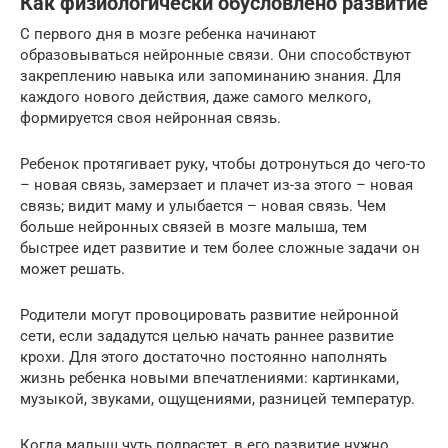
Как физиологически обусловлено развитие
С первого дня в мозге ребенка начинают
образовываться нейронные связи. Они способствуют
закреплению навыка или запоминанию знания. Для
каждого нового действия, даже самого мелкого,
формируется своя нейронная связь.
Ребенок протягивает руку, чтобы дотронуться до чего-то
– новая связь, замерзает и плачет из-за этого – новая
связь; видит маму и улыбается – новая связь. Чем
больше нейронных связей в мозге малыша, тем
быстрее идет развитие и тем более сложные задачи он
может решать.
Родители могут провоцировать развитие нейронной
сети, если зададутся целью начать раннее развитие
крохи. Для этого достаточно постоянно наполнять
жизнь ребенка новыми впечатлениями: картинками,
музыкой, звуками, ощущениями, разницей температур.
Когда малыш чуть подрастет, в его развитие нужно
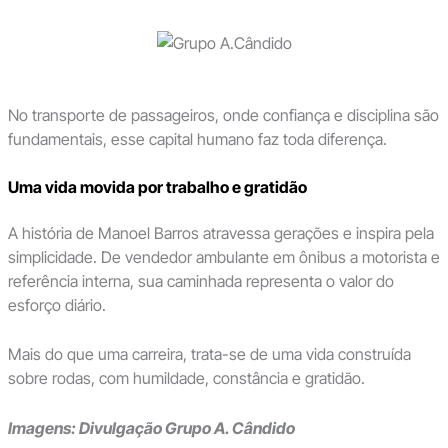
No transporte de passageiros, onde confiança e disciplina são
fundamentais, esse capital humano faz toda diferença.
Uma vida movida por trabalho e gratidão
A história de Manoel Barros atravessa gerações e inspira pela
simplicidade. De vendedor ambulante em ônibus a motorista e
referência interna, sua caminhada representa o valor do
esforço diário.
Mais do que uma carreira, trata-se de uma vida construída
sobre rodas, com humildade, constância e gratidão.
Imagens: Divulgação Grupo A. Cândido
- - -
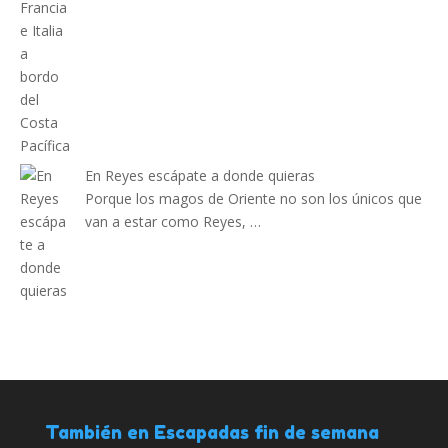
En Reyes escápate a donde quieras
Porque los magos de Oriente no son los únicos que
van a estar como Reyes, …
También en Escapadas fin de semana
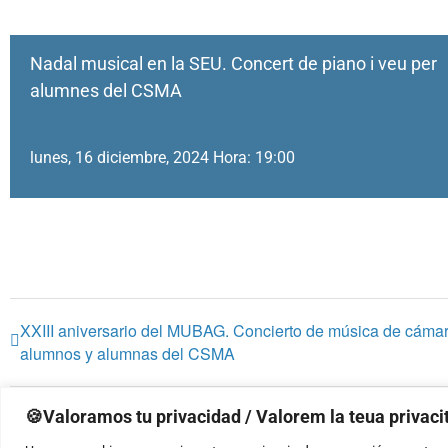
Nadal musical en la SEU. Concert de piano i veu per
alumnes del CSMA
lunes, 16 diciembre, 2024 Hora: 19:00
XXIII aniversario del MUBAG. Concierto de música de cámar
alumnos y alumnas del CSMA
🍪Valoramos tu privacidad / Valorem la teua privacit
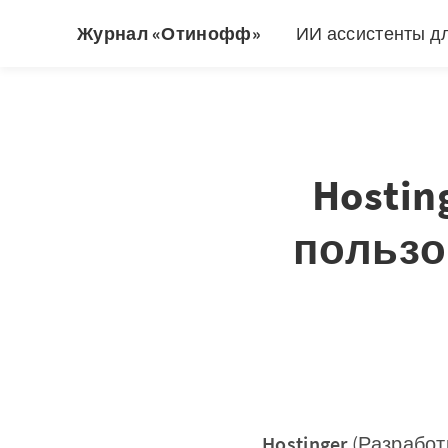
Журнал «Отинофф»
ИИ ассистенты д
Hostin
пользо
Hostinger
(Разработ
- - -
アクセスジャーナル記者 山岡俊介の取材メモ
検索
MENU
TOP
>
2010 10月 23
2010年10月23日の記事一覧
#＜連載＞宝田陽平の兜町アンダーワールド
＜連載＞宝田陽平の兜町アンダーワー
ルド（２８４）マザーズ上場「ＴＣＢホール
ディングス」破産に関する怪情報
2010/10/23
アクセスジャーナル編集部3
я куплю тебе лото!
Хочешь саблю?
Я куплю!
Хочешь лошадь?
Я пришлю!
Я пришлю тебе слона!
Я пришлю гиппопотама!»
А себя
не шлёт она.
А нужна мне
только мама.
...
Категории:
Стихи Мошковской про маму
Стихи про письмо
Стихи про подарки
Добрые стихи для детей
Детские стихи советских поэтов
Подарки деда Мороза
- - -
If a line in the entries above holds the word "пришлю", count it; then report the total alone.

3